_EXERCISE DESCRIPTION_: Retype the Togo article from "The protests were" to "to suppress it.".

_TEXT PASSAGE_:
‘It’s just barbarity’: Togo’s political prisoners describe torture in police custody
Reporting from Lome, Togo — Imourane Issa braced himself for the next crack of a whip across his back. His head felt heavy on the concrete floor. He estimated that he was one of about two dozen men being tortured in the garage. The lone woman lay shaking in a puddle of her own urine.
There in the the headquarters of Togo’s secret police — the notorious Research and Intelligence Service — the captives were beaten, waterboarded and forced to kneel and neigh like horses.
“Some were hit with electrical cords, some of them had their heads cracked open,” Issa said. “They were forced to take their clothes off to wipe off their own blood.”
Finally, they were all herded into the backs of pickup trucks and driven away.
It was August 20, 2017, one day after the first in a series of massive nationwide protests calling for term limits aimed at ending the presidency of Faure Gnassingbe, whose family has ruled Togo for more than 50 years.
His government has been fighting back, using the military and police to suppress uprisings and help stifle efforts by opposition legislators to make constitutional changes that would block him from running in the next election, scheduled for 2020.
Since the protests started last year, drawing tens of thousands of people into the streets, hundreds have been detained and several shot dead as soldiers have resorted to tear gas, live ammunition and mass arrests.
“It’s a military regime with a civilian figurehead at the top effectively doing their business for them,” said Jeffrey Smith, the founder of Vanguard Africa, a Washington nonprofit that works with Togolese pro-democracy activists. Gnassingbe “is putting a patina of legitimacy on an otherwise illegitimate military regime,” he said.
The Gnassingbe family rule started with the military. Gnassingbe Eyadema took power in a 1967 coup — seven years after independence from France — and ruled the tiny West African nation until his death in 2005.
His son immediately took over the presidency and two months later won an election amid violent rioting. Hundreds of people died — most of them killed in their homes by government authorities, according to the United Nations. Faure Gnassingbe prevailed again in controversial elections in 2010 and 2015.
Even on an impoverished continent where corruption and abuse of power are rampant, Togo under the Gnassingbe family has stood out for its human rights violations, slow economic development and institutional breakdown.
Human rights officials describe a culture of impunity under the current president that is reinforced by the continuing lack of justice or accountability for the killings by security forces when he first took office.
The demonstrations last year were inspired in part by the fall that January of Gambian dictator Yahya Jammeh, who had ruled for 22 years before he was defeated in an election and, after a month of refusing to step down, left the country.
The protests were organized by an opposition coalition and the Pan-African National Party, which was formed in 2014 and later gained popularity for its promises to investigate corruption and promote democracy. When torture victims are forced to kneel and neigh, it’s because the party logo features a horse.
Government officials have not responded to multiple attempts to ask them about unrest over the last year or the use of torture and other tactics to suppress it.

_SOURCE DATA_:
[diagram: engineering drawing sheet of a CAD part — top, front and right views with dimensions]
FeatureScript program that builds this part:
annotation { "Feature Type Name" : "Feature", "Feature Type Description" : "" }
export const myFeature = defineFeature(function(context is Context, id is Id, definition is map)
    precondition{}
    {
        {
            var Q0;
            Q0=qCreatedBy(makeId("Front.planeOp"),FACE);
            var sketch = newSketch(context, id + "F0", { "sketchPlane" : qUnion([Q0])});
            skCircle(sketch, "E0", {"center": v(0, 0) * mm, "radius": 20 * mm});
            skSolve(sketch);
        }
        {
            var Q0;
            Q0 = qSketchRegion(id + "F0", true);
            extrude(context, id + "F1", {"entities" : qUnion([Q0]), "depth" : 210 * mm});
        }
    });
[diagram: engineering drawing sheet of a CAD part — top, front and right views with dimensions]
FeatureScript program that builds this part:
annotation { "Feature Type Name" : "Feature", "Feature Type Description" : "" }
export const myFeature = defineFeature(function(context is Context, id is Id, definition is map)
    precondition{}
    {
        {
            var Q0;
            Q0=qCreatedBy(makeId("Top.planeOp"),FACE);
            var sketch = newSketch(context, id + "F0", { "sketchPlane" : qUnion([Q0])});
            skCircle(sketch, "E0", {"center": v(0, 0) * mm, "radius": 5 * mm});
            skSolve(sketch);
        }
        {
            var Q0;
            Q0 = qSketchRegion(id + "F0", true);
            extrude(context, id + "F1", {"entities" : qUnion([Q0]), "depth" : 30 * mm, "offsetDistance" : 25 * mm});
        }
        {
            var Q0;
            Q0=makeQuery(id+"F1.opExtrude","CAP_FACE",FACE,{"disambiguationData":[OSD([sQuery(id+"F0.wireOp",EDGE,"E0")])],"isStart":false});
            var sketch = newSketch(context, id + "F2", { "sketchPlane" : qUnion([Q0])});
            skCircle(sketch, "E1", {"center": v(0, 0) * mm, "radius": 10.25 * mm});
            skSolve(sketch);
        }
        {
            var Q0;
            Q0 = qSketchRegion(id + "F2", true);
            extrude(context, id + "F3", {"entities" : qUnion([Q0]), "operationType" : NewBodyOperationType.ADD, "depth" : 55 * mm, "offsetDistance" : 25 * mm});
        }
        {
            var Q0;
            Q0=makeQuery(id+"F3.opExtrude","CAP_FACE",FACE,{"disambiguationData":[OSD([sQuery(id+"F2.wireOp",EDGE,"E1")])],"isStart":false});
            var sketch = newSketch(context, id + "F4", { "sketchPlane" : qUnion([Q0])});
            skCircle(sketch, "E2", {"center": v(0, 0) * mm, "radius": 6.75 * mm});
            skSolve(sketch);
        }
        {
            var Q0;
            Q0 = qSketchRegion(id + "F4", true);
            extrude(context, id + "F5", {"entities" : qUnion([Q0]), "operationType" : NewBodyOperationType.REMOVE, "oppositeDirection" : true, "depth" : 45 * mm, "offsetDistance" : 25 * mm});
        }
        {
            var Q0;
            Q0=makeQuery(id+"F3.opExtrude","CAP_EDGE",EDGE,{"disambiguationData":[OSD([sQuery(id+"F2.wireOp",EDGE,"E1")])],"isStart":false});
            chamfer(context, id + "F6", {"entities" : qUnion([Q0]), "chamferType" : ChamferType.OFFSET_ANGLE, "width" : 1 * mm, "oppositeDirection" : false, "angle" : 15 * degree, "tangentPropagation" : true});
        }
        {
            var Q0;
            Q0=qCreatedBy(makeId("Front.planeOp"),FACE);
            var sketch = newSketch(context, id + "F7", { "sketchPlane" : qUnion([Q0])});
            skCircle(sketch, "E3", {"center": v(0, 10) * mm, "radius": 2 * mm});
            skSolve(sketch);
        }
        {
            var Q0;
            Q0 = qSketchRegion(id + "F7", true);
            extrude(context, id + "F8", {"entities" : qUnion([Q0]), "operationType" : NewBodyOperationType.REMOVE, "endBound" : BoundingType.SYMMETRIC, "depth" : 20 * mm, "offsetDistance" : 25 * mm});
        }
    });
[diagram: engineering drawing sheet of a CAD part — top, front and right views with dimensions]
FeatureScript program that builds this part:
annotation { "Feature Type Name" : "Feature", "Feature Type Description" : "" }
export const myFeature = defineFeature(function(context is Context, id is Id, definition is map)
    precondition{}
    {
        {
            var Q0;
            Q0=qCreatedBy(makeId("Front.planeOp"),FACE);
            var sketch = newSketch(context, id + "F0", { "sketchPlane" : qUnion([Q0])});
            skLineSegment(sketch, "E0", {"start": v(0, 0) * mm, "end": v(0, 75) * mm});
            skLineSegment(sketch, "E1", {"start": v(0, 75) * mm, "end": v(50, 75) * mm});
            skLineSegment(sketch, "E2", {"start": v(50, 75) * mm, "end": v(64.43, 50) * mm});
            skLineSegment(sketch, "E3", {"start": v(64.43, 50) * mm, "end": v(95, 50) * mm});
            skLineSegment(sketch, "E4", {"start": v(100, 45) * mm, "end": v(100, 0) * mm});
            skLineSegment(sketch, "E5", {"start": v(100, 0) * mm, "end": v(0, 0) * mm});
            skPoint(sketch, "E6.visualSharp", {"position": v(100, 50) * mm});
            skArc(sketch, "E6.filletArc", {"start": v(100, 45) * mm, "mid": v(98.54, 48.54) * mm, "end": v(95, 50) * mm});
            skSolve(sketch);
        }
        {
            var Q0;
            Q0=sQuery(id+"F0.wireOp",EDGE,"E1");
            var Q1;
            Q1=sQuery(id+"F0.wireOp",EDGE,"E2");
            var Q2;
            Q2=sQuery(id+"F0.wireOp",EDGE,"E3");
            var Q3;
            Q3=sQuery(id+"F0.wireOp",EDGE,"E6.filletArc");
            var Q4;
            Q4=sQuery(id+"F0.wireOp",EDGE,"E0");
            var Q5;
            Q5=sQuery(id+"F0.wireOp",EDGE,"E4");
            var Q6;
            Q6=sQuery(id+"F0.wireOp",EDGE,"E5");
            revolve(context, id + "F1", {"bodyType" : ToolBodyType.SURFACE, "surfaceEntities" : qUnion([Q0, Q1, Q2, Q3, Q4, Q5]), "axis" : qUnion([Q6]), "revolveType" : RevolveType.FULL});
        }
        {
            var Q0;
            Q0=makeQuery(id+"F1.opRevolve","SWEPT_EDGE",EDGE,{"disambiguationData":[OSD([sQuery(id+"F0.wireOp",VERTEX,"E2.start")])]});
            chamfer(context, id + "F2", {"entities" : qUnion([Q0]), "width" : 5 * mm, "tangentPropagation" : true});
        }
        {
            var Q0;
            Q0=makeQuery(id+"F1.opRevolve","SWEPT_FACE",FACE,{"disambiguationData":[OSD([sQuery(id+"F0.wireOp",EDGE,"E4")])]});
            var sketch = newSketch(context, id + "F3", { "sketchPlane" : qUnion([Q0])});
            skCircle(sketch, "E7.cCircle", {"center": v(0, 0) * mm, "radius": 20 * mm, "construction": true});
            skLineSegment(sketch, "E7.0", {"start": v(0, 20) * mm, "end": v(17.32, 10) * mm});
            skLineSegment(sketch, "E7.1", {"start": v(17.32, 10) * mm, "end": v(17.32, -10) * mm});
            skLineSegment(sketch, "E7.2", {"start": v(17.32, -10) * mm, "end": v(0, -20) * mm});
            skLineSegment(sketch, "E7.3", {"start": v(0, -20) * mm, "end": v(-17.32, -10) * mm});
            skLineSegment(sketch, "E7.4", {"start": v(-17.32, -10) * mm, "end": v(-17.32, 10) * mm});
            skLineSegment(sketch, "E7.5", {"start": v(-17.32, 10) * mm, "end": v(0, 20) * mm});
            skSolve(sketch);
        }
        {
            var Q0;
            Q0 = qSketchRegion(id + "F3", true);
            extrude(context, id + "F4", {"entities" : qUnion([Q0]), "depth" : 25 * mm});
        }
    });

_EXERCISE RESULT_:
The protests were organized by an opposition coalition and the Pan-African National Party, which was formed in 2014 and later gained popularity for its promises to investigate corruption and promote democracy. When torture victims are forced to kneel and neigh, it’s because the party logo features a horse.
Government officials have not responded to multiple attempts to ask them about unrest over the last year or the use of torture and other tactics to suppress it.